• YOUR TASK: Each entry is to be given again word for word; images are dropped.

--------------------------------------------------

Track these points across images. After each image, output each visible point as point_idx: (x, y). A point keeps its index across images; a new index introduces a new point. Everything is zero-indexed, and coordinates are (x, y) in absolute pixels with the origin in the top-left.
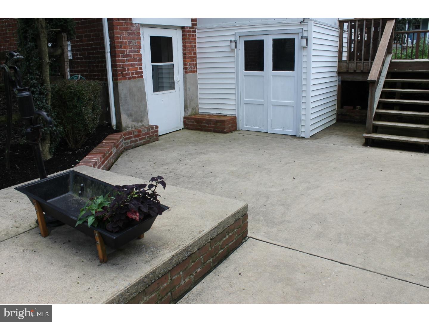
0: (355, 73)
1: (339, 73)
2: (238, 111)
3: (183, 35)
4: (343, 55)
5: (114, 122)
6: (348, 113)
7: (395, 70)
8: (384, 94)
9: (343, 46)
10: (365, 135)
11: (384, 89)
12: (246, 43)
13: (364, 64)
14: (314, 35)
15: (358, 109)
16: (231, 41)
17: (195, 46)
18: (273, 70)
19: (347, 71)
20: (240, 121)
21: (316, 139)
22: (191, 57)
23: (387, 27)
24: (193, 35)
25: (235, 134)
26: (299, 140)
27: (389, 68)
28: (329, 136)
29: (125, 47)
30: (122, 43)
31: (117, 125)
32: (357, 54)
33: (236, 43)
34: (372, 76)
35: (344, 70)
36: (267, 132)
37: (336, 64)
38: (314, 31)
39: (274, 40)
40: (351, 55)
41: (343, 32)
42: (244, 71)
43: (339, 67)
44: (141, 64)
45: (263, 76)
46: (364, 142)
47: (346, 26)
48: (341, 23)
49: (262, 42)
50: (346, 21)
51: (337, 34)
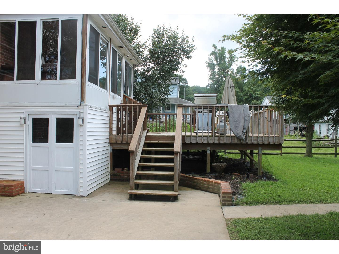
0: (122, 143)
1: (111, 144)
2: (26, 176)
4: (113, 130)
6: (118, 174)
7: (150, 142)
8: (142, 160)
9: (112, 124)
10: (129, 191)
11: (142, 156)
12: (34, 120)
13: (128, 137)
14: (89, 116)
15: (126, 170)
16: (21, 118)
18: (56, 143)
19: (116, 142)
20: (27, 184)
21: (92, 197)
23: (142, 112)
25: (22, 196)
26: (78, 199)
27: (145, 140)
28: (103, 194)
32: (123, 130)
33: (25, 119)
34: (132, 147)
35: (114, 141)
36: (52, 194)
37: (108, 137)
38: (88, 113)
39: (57, 119)
40: (119, 130)
41: (112, 113)
42: (32, 142)
43: (110, 139)
45: (48, 147)
46: (129, 197)
47: (114, 109)
48: (111, 107)
49: (47, 120)
50: (114, 106)
51: (108, 115)
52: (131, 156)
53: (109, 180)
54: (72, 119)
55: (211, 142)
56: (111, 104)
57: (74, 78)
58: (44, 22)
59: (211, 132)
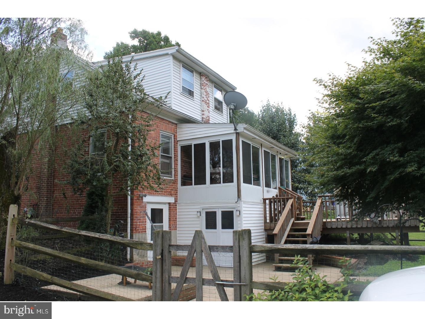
1: (266, 230)
3: (169, 207)
4: (267, 219)
5: (129, 257)
7: (295, 227)
10: (274, 264)
11: (287, 239)
12: (207, 213)
16: (198, 212)
17: (176, 214)
18: (222, 229)
22: (173, 221)
24: (175, 208)
27: (291, 226)
29: (138, 215)
30: (137, 212)
31: (130, 259)
33: (200, 213)
35: (268, 228)
36: (219, 267)
37: (263, 225)
38: (243, 207)
39: (222, 211)
40: (272, 219)
41: (266, 205)
42: (205, 229)
43: (265, 226)
44: (146, 224)
45: (217, 232)
47: (267, 201)
48: (265, 200)
49: (215, 213)
50: (267, 199)
51: (263, 207)
52: (275, 237)
53: (265, 261)
54: (233, 212)
55: (349, 226)
56: (265, 197)
57: (233, 182)
58: (210, 143)
59: (349, 217)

--------------------------------------------------

• THE ANSWER:
Track these points across images. After each image, output each visible point as point_idx: (x, y). A point keeps its index across images; a new index introduces a new point. Everything is zero-indexed, and coordinates are (x, y) in absolute pixels with the origin in the top-left.
0: (355, 73)
1: (339, 73)
2: (238, 111)
3: (183, 35)
4: (343, 55)
5: (114, 122)
6: (348, 113)
7: (395, 70)
8: (384, 94)
9: (343, 46)
10: (365, 135)
11: (384, 89)
12: (246, 43)
13: (364, 64)
14: (314, 35)
15: (358, 109)
16: (231, 41)
17: (195, 46)
18: (273, 70)
19: (347, 71)
20: (240, 121)
21: (316, 139)
22: (191, 57)
23: (387, 27)
24: (193, 35)
25: (235, 134)
26: (299, 140)
27: (389, 68)
28: (329, 136)
29: (125, 47)
30: (122, 43)
31: (117, 125)
32: (357, 54)
33: (236, 43)
34: (372, 76)
35: (344, 70)
36: (267, 132)
37: (336, 64)
38: (314, 31)
39: (274, 40)
40: (351, 55)
41: (343, 32)
42: (244, 71)
43: (339, 67)
44: (141, 64)
45: (263, 76)
46: (364, 142)
47: (346, 26)
48: (341, 23)
49: (262, 42)
50: (346, 21)
51: (337, 34)
0: (122, 143)
1: (111, 144)
2: (26, 176)
4: (113, 130)
6: (118, 174)
7: (150, 142)
8: (142, 160)
9: (112, 124)
10: (129, 191)
11: (142, 156)
12: (34, 120)
13: (128, 137)
14: (89, 116)
15: (126, 170)
16: (21, 118)
18: (56, 143)
19: (116, 142)
20: (27, 184)
21: (92, 197)
23: (142, 112)
25: (22, 196)
26: (78, 199)
27: (145, 140)
28: (103, 194)
32: (123, 130)
33: (25, 119)
34: (132, 147)
35: (114, 141)
36: (52, 194)
37: (108, 137)
38: (88, 113)
39: (57, 119)
40: (119, 130)
41: (112, 113)
42: (32, 142)
43: (110, 139)
45: (48, 147)
46: (129, 197)
47: (114, 109)
48: (111, 107)
49: (47, 120)
50: (114, 106)
51: (108, 115)
52: (131, 156)
53: (109, 180)
54: (72, 119)
55: (211, 142)
56: (111, 104)
57: (74, 78)
58: (44, 22)
59: (211, 132)
1: (266, 230)
3: (169, 207)
4: (267, 219)
5: (129, 257)
7: (295, 227)
10: (274, 264)
11: (287, 239)
12: (207, 213)
16: (198, 212)
17: (176, 214)
18: (222, 229)
22: (173, 221)
24: (175, 208)
27: (291, 226)
29: (138, 215)
30: (137, 212)
31: (130, 259)
33: (200, 213)
35: (268, 228)
36: (219, 267)
37: (263, 225)
38: (243, 207)
39: (222, 211)
40: (272, 219)
41: (266, 205)
42: (205, 229)
43: (265, 226)
44: (146, 224)
45: (217, 232)
47: (267, 201)
48: (265, 200)
49: (215, 213)
50: (267, 199)
51: (263, 207)
52: (275, 237)
53: (265, 261)
54: (233, 212)
55: (349, 226)
56: (265, 197)
57: (233, 182)
58: (210, 143)
59: (349, 217)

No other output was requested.